[Records contained in a dataset]
BEGIN
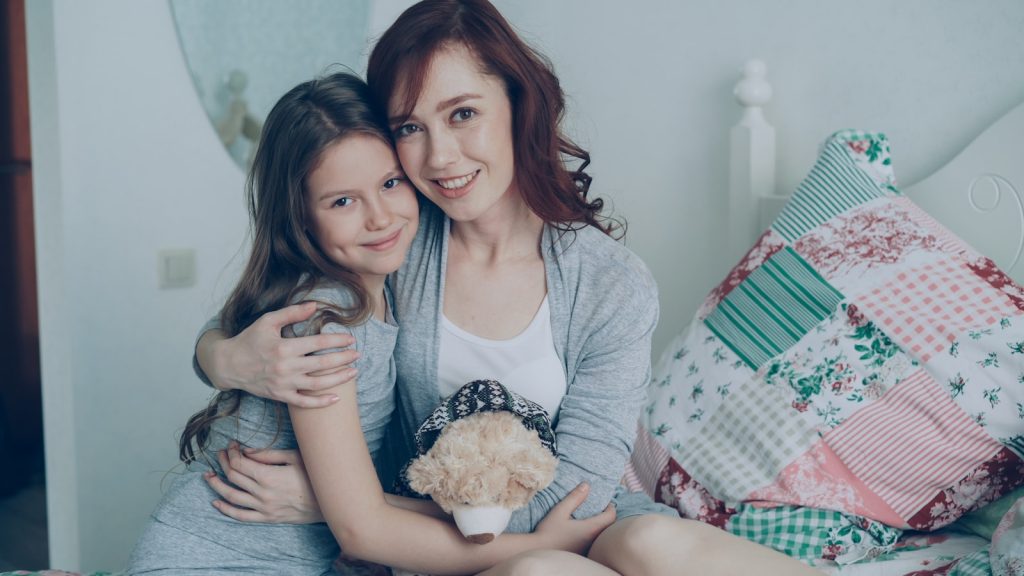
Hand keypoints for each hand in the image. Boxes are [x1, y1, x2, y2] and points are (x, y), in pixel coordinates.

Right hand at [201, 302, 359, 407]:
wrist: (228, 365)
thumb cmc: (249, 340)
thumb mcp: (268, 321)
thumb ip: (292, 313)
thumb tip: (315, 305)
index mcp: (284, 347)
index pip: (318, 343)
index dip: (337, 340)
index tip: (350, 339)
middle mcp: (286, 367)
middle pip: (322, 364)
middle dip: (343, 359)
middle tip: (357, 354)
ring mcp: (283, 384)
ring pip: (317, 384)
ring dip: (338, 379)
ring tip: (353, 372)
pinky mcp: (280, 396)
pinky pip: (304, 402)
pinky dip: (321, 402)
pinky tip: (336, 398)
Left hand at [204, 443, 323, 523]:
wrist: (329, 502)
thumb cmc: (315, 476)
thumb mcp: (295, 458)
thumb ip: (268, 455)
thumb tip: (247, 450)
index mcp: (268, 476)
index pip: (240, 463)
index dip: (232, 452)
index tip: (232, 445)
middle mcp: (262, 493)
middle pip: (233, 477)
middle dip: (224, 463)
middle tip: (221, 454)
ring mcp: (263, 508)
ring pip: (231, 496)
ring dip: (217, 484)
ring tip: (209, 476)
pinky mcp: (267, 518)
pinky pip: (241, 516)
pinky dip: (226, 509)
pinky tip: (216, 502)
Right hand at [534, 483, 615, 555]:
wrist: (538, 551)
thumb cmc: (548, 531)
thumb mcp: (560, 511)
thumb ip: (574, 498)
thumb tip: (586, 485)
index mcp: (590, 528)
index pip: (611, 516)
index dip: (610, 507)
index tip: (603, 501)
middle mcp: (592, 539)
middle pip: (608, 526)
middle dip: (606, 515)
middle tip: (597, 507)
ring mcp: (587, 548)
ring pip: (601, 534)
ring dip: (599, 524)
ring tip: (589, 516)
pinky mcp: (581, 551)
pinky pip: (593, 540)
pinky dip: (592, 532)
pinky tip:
END
- **TASK DIRECTIONS**: Which lines above include "index"? Show each of them by copying it.

- **RESULT OF THE EXERCISE**:
index mcp: (284, 347)
index pip: (318, 343)
index dip: (337, 340)
index tip: (350, 339)
index mcp: (268, 476)
index pip: (240, 463)
index dip: (232, 452)
index tip: (232, 445)
index mcp: (590, 528)
index pip: (611, 516)
index dip: (610, 507)
index tip: (603, 501)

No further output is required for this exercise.